**** Exercise material
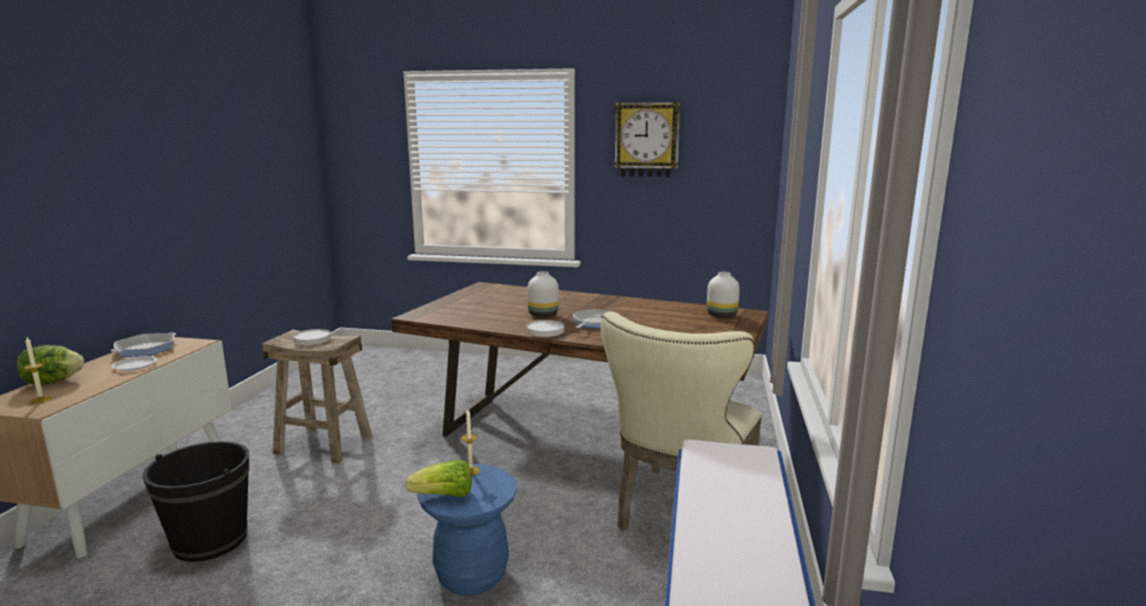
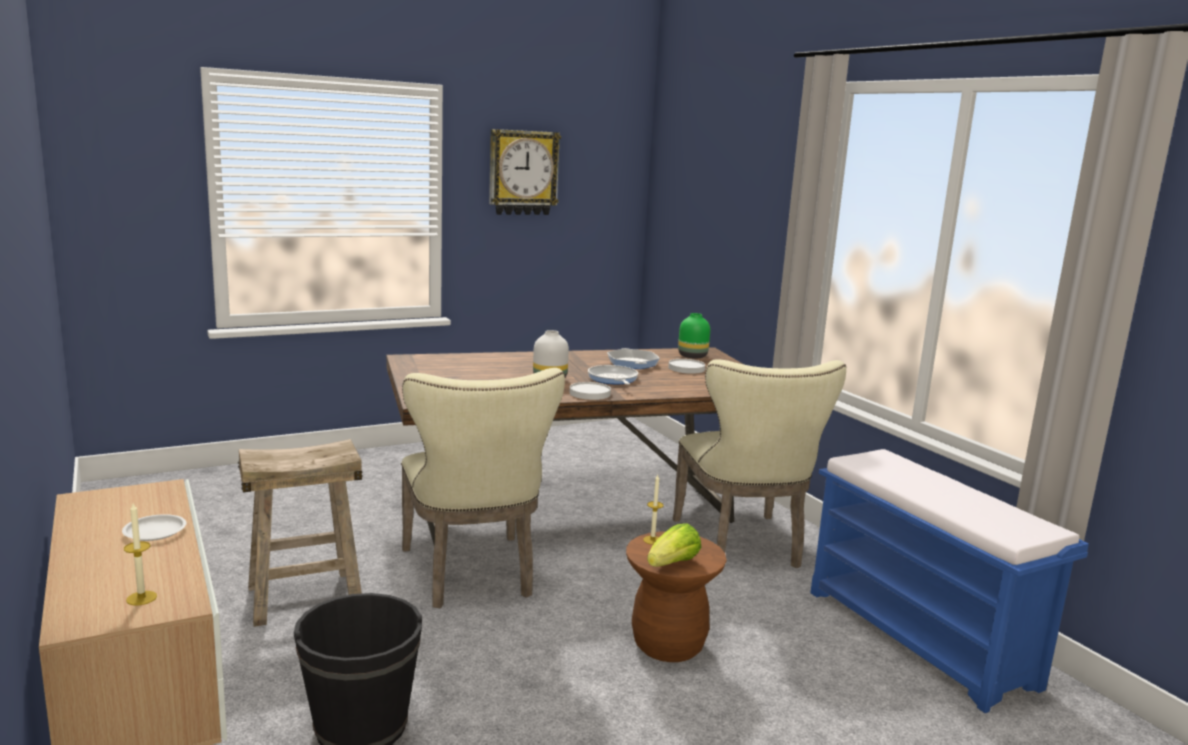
camera: 40 degrees left, 0 degrees up
(53, 382) = (83, 578): lettuce -> none
(146, 349) = (103, 512): frying pan -> frying pan (632, 363)
(312, 339) = (296, 455): white plate -> white plate (686, 368)
(433, 464) = (473, 576): none -> beige chair
(471, 575) = (668, 645): blue stool -> brown stool
(722, 315) = (693, 356): white vase -> green vase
********
Task prompt
The reply must hold exactly the lines from the one containing "(312, 339) = (296, 455): white" to the last line of the entries, and nothing more.

Task response
(312, 339) = (296, 455): white plate -> white plate (686, 368)
(433, 464) = (473, 576): none -> beige chair
(471, 575) = (668, 645): blue stool -> brown stool
(722, 315) = (693, 356): white vase -> green vase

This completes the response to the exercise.